*** Opening of Excerpt provided ***

When vaccinations were introduced the amount of deaths by diseases decreased. Variolation was
the first vaccination and was against smallpox. Lady Montague took the practice of infecting with a
minor form of smallpox to England where it was tested on prisoners and children. There were several
theories that would explain the mechanism of how it works. Robert Hooke discovered cells and
Rudolph Virchow found out there were different cells, he described pathological changes to cells. For
the germ theory Robert Koch and Louis Pasteur were important investigators.
The immune system tries to restore balance in the body and thereby keep you healthy. The balance
in the body can be disturbed by bacteria, viruses, fungi, parasites and objects. Also it can be
disturbed by the removal of dead cells, artificial objects, tumors and tumor cells and damaged
molecules.
Cellular alarm systems detect whether there
is something wrong with the cell. Epithelial
barriers are the walls around the cells that
keep unwanted things from entering. Inside of
these cells there are tissue-resident immune
cells that protect the cells and see if all the
cells are healthy. When the tissue-resident
immune cells are not capable of restoring the
balance in the cells the bone marrow comes
to help. There are cells that clean up the mess
made. When these cells cannot handle it, the
specialised help from lymphocytes is required.
These lymphocytes can either be T-helper
cells, navigate other cells, or Cytotoxic T-cells,
kill cells. B cells and lymphocytes produce
antibodies. The innate immune system is very
fast but not flexible and does not have to
develop after birth, it is not specific therefore
it has limited recognition, limited memory and
limited recognition of self. The adaptive
immune system is specific, flexible but is slow,
it is able to recognize millions of antigens and
memorize these, it distinguishes self from
nonself, has fast expansion and needs to develop after birth. Immune cells develop from the bone
marrow or yolk sac/fetal liver. These cells develop into a progenitor cell that can differentiate into
many types of cells.
For effective immunity there are requirements:
- Barriers for prevention
- Recognition, for detection and identification of the foreign substance
- Communication and organization, coordination to mount the most optimal immune response
, - Effector mechanisms, to destruct or suppress the invading pathogen.
The immune system can be seen as a body-spanning organ that consists of solid tissues, fluid tissues
and fluid molecules. Primary lymphoid tissues are the bone marrow and thymus. Secondary
lymphoid tissues are the spleen and lymph nodes. In the primary lymphoid tissues the development
and maturation of the immune cells take place and in the secondary lymphoid organs there is the
meeting place for immune cells and antigen. In the bone marrow the generation of all immune cells
takes place. In the thymus the maturation of T cells takes place and the selection of non-self reactive
T-cells. What happens is that the progenitors from the bone marrow migrate to the thymus to
develop into naïve T-cells.
Naïve T-cells develop into
effector T-cells after
recognition of an antigen. The
B-cells stay in the bone marrow
to develop in naïve B-cells and
these recognise antigen, and
the develop into antibody-
producing plasma cells.

*** Close of Excerpt provided ***

**Task statement:** Update the vaccination excerpt from the words "When vaccinations were" through "were important investigators.", changing "smallpox" to "variola".

*** Opening of Data for analysis ***

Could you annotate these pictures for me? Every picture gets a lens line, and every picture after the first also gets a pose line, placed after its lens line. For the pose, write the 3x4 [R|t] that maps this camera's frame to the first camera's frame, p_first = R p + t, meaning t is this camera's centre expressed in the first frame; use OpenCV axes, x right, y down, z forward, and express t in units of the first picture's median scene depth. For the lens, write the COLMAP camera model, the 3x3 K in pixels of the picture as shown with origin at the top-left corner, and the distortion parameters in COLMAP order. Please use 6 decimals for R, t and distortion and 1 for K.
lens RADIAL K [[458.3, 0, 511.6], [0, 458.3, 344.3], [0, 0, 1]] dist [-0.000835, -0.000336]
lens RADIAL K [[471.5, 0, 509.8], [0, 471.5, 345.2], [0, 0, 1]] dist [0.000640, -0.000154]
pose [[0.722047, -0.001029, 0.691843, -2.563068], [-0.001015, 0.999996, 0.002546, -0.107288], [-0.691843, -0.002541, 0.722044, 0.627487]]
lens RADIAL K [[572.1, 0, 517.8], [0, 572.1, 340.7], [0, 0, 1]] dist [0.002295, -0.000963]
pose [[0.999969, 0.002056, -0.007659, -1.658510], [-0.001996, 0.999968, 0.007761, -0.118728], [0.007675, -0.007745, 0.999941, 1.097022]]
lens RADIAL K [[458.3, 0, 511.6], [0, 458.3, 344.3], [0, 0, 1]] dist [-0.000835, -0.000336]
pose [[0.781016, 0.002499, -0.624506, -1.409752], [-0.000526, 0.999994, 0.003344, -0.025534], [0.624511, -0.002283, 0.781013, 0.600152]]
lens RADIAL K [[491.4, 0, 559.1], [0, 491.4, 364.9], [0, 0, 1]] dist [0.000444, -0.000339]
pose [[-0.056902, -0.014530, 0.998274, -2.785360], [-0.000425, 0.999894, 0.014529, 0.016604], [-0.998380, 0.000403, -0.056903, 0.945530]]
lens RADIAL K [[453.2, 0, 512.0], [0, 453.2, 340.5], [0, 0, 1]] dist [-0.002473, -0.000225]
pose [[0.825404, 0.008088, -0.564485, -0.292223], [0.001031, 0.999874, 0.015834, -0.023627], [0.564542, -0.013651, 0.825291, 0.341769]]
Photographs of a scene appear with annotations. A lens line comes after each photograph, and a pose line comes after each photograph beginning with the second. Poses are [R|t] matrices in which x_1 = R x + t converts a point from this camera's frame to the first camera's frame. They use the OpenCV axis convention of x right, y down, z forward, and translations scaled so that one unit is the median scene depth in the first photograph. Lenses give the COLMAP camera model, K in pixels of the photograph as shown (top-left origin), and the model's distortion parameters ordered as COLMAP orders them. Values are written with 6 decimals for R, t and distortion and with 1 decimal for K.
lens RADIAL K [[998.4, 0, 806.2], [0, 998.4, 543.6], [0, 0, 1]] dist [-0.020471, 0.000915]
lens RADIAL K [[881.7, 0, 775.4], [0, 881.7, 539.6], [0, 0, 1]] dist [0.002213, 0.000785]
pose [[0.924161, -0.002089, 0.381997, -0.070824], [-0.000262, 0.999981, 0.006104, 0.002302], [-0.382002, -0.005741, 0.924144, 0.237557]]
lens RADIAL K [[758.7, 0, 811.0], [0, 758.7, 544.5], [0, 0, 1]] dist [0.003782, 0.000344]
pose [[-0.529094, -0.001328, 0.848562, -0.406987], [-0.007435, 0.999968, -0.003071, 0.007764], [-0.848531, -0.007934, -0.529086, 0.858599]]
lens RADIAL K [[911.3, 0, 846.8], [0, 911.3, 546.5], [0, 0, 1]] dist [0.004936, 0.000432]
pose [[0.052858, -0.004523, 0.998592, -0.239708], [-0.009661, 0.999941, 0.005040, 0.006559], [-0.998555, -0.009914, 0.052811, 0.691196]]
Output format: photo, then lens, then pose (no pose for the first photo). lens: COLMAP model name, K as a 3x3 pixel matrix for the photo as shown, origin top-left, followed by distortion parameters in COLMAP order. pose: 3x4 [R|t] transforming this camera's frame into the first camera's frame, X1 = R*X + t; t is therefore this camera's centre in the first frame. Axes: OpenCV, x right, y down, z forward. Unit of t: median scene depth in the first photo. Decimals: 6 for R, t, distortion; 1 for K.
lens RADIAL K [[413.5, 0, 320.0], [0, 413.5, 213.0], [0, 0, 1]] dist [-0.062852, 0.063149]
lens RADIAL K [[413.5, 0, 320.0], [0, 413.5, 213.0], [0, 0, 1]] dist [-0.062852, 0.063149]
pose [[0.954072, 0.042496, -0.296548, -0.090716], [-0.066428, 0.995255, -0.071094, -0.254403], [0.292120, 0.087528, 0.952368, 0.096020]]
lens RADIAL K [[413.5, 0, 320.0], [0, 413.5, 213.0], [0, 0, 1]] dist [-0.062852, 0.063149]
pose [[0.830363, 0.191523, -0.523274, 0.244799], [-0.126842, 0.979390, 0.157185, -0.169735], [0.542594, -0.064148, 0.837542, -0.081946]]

*** Close of Data for analysis ***

**Problem solution:**
When vaccinations were introduced the amount of deaths by diseases decreased. Variolation was
the first vaccination and was against variola. Lady Montague took the practice of infecting with a
minor form of variola to England where it was tested on prisoners and children. There were several
theories that would explain the mechanism of how it works. Robert Hooke discovered cells and
Rudolph Virchow found out there were different cells, he described pathological changes to cells. For
the germ theory Robert Koch and Louis Pasteur were important investigators.